Wiele osób na Twitterze sugeruje, że na stronę PiS mógłby przejść Kazimierz Michał Ujazdowski, który jeszcze w 2017 r. był w Prawie i Sprawiedliwości, a współpracę z PO rozpoczął przed rokiem.
To nie jest możliwe, w żadnym razie!
Gdy do nowo wybranego senatora zadzwoniliśmy z pytaniem, czy w rozpoczynającej się kadencji dopuszcza możliwość głosowania tak jak PiS, zareagował z oburzeniem.


– To nie jest możliwe, w żadnym razie! Ja będę członkiem klubu Koalicji Obywatelskiej i nie biorę pod uwagę głosowania razem z PiS – oświadczył Ujazdowski. Wyraził przy tym przekonanie, że w KO nie znajdzie się nikt, kto mógłby zachować się jak Wojciech Kałuża po wyborach samorządowych. – Jestem tego pewny – podkreślił.

– Trochę jestem zadziwiony, że dziennikarze zadają takie pytania. Moim zdaniem należy mobilizować te 51 osób do energicznych działań, a nie zastanawiać się - kto zdradzi. Nie ma powodów do takiego myślenia – odpowiedział Ujazdowski.

"Kaczyński nie ma racji"
Kazimierz Michał Ujazdowski może się pochwalić najlepszym wynikiem w kraju wśród senatorów (w znacznej mierze dzięki głosom Polaków z zagranicy), poparło go 300 tys. osób.

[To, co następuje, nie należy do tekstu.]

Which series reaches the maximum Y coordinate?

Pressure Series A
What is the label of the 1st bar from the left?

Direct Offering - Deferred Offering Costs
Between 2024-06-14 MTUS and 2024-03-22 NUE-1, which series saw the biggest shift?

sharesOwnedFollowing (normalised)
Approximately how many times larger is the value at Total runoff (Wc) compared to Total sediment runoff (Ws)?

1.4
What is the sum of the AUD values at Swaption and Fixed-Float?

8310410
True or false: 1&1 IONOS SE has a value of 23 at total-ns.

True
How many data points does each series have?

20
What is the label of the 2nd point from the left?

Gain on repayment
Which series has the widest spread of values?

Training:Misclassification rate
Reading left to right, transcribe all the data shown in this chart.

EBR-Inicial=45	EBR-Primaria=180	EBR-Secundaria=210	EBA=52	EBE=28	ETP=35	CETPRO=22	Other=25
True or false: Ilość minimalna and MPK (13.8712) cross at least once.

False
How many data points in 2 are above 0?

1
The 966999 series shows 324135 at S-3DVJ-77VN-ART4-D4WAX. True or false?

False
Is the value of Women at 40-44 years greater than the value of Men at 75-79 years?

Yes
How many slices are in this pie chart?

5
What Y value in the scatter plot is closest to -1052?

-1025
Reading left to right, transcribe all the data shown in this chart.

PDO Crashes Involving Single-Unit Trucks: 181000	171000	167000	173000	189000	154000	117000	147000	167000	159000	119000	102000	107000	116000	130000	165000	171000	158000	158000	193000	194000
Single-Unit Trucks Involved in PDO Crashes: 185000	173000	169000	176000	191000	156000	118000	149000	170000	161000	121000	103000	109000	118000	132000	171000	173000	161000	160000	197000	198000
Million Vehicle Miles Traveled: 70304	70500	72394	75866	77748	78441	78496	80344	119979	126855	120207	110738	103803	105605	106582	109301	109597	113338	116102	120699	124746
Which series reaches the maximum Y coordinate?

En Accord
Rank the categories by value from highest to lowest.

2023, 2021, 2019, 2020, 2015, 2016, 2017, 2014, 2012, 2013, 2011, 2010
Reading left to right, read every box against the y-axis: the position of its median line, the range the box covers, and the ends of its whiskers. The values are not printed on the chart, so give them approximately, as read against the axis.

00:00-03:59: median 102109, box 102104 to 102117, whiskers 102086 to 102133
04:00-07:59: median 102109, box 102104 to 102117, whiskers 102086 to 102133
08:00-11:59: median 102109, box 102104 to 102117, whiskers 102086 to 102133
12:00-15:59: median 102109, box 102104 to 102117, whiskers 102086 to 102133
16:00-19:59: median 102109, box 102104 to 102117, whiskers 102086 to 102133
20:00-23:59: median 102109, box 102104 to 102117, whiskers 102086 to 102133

Jego najnowszy wpis na Twitterze nie świadczy o tym, aby zamierzał być nielojalny wobec komitetu, z list którego został wybrany. "Kaczyński nie ma racji. PiS nie reprezentuje większości Polaków. Senat nie mniej legitymowany niż Sejm" – napisał Kazimierz Ujazdowski.